Directions for this task →
Answer these questions using the victims list.
(a) What kind of animal is the first victim listed?
(b) Where was Rachael Jayne Gault killed?
(c) In which unit did Officer Jimmy Davila serve?

Text provided →

===Victims===
- A mutt puppy - It belonged to Rachael when she and Temple Gault were five years old. The puppy disappeared and that night Jayne woke up to find it dead in her bed.
- Rachael Jayne Gault - Originally named Jane Doe because her identity could not be determined. From Potter's Field. Killed at Cherry Hill in Central Park, New York. Before she met her demise, she was dressed in a man's topcoat and an Atlanta Braves baseball cap. Her head was shaved. She was most likely forced to strip and walk barefoot to the fountain, where she was shot at close range in the right temple. There were excised areas of skin from her inner thighs and left shoulder, and her naked body was propped against the fountain. She is deduced to be Temple Gault's twin sister, by means of dental records: she had gold-foil fillings in her teeth.
- Officer Jimmy Davila - Officer in the New York City Transit Police Homeless Unit. Known to be "a good officer. He was so helpful, never complained, and his smile. He brightened a room. He was twenty-seven, with only a year's service. He was found on his back, his winter jacket unzipped, revealing the stiff shape of a bulletproof vest beneath a navy blue commando sweater. He had been shot between his eyes with the .38 revolver on top of his chest.

Source data →
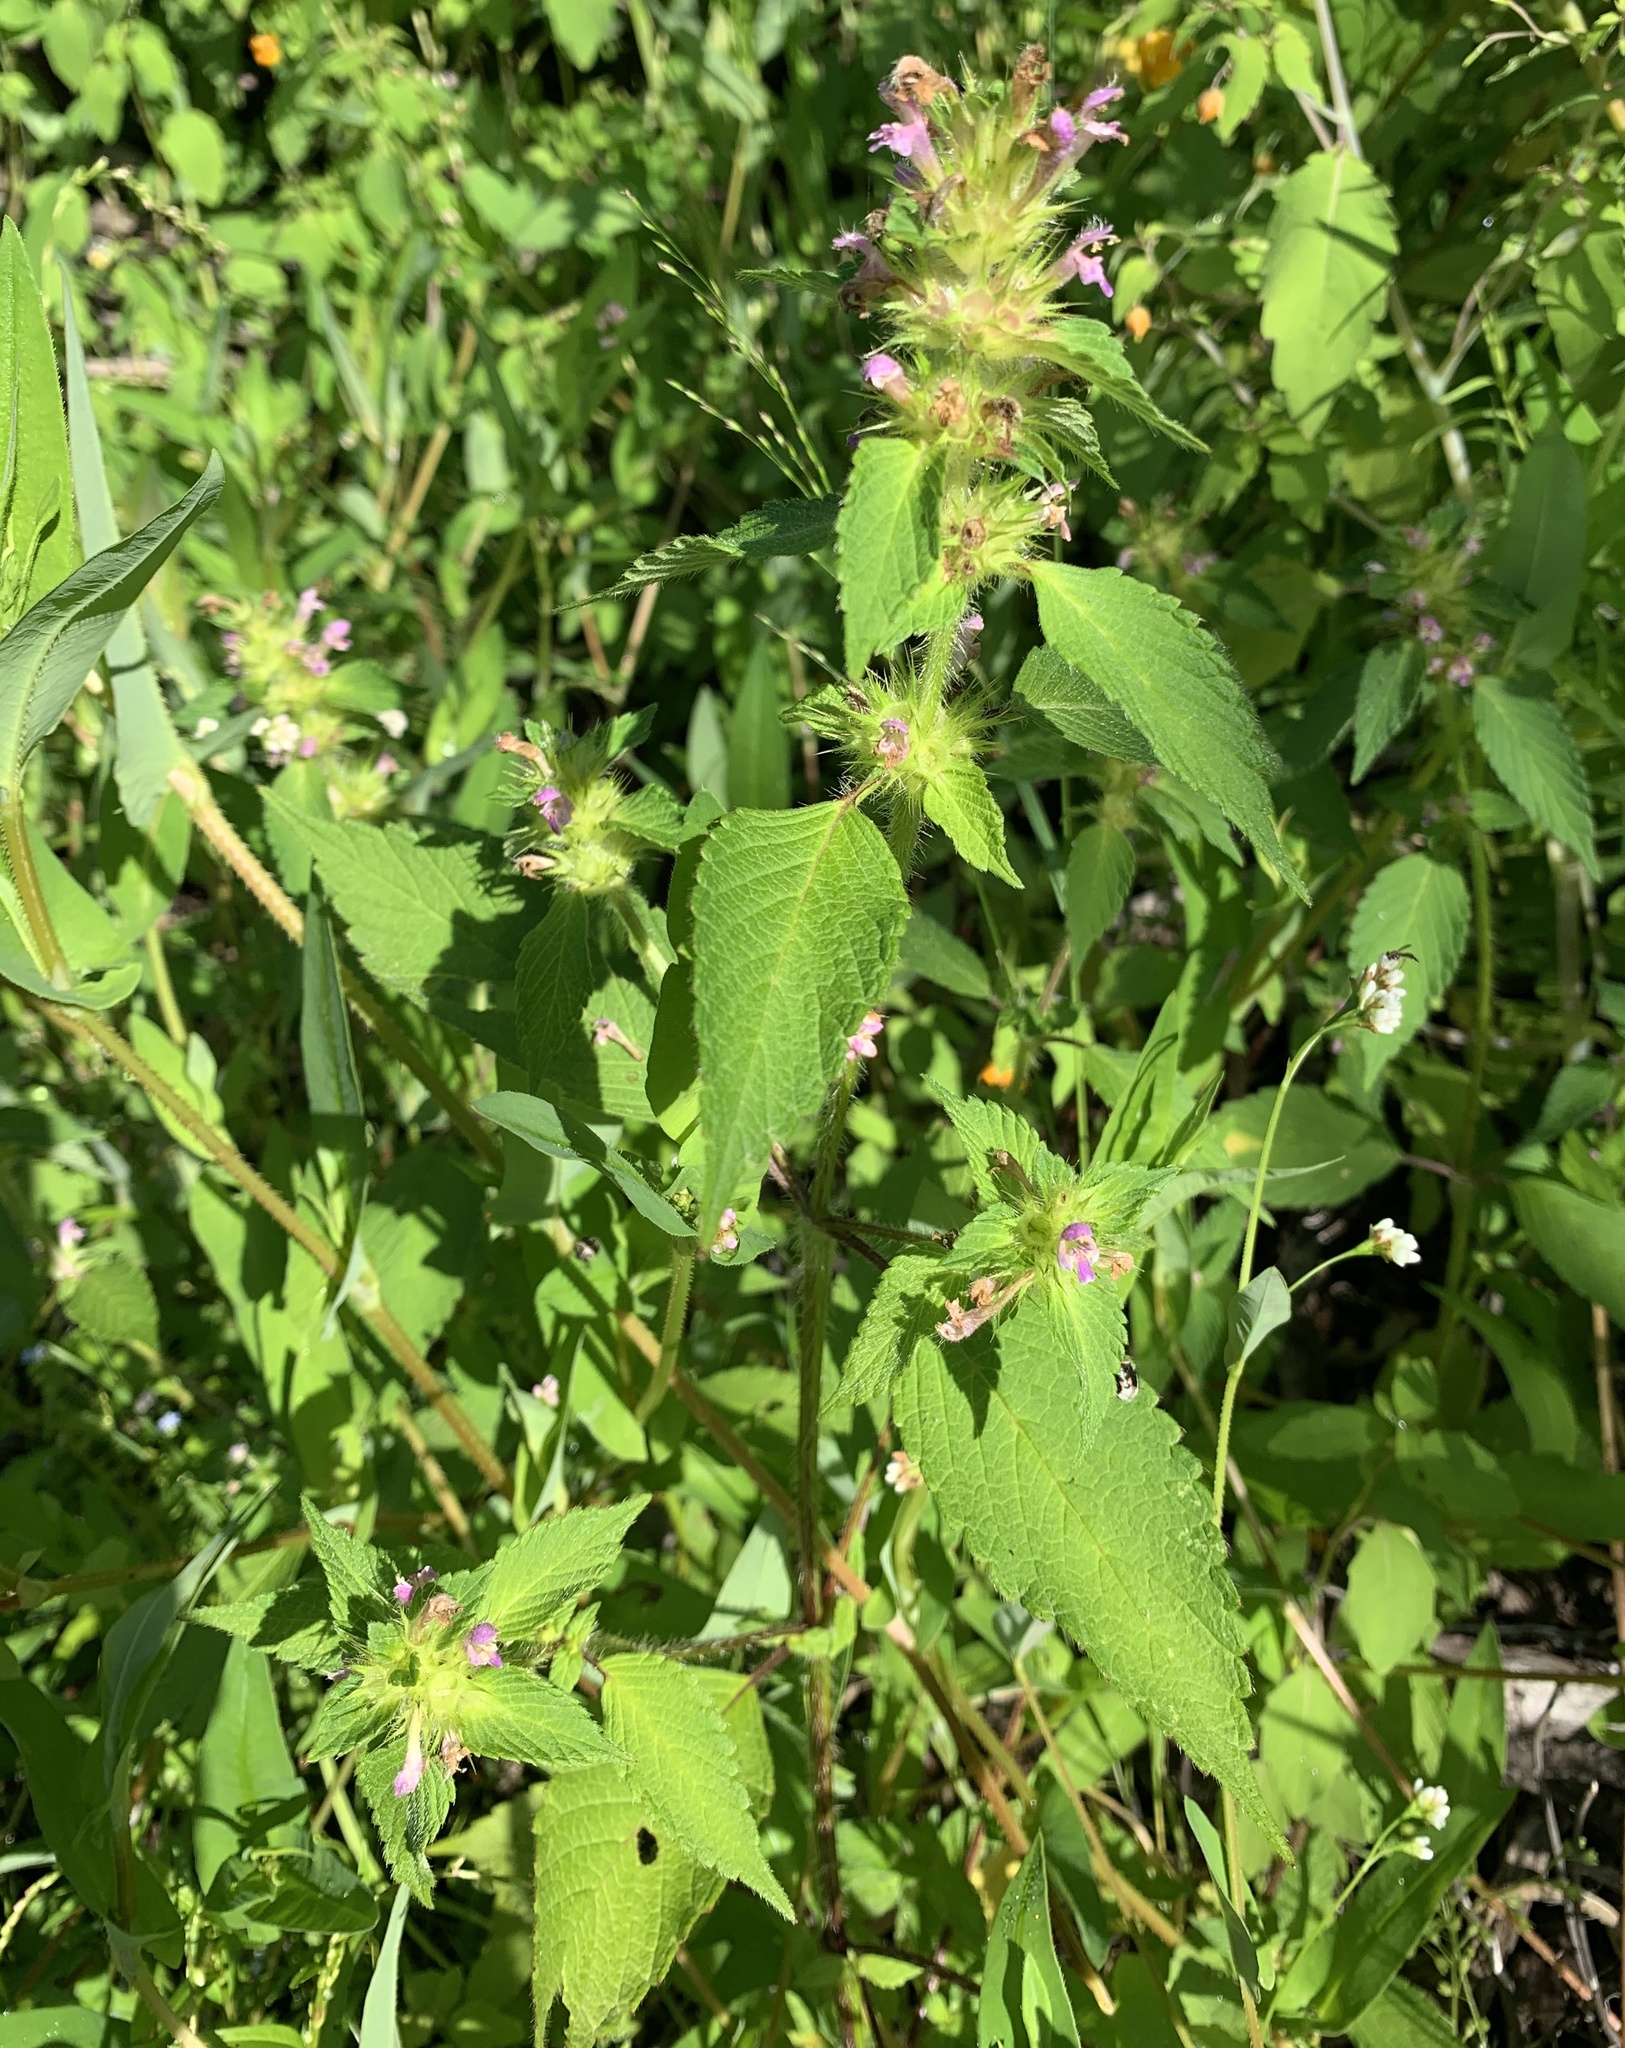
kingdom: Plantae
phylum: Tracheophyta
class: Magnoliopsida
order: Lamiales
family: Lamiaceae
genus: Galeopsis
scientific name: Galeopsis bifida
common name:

Solution below →
(a) A mutt puppy.
(b) At Cherry Hill in Central Park, New York.
(c) The New York City Transit Police Homeless Unit.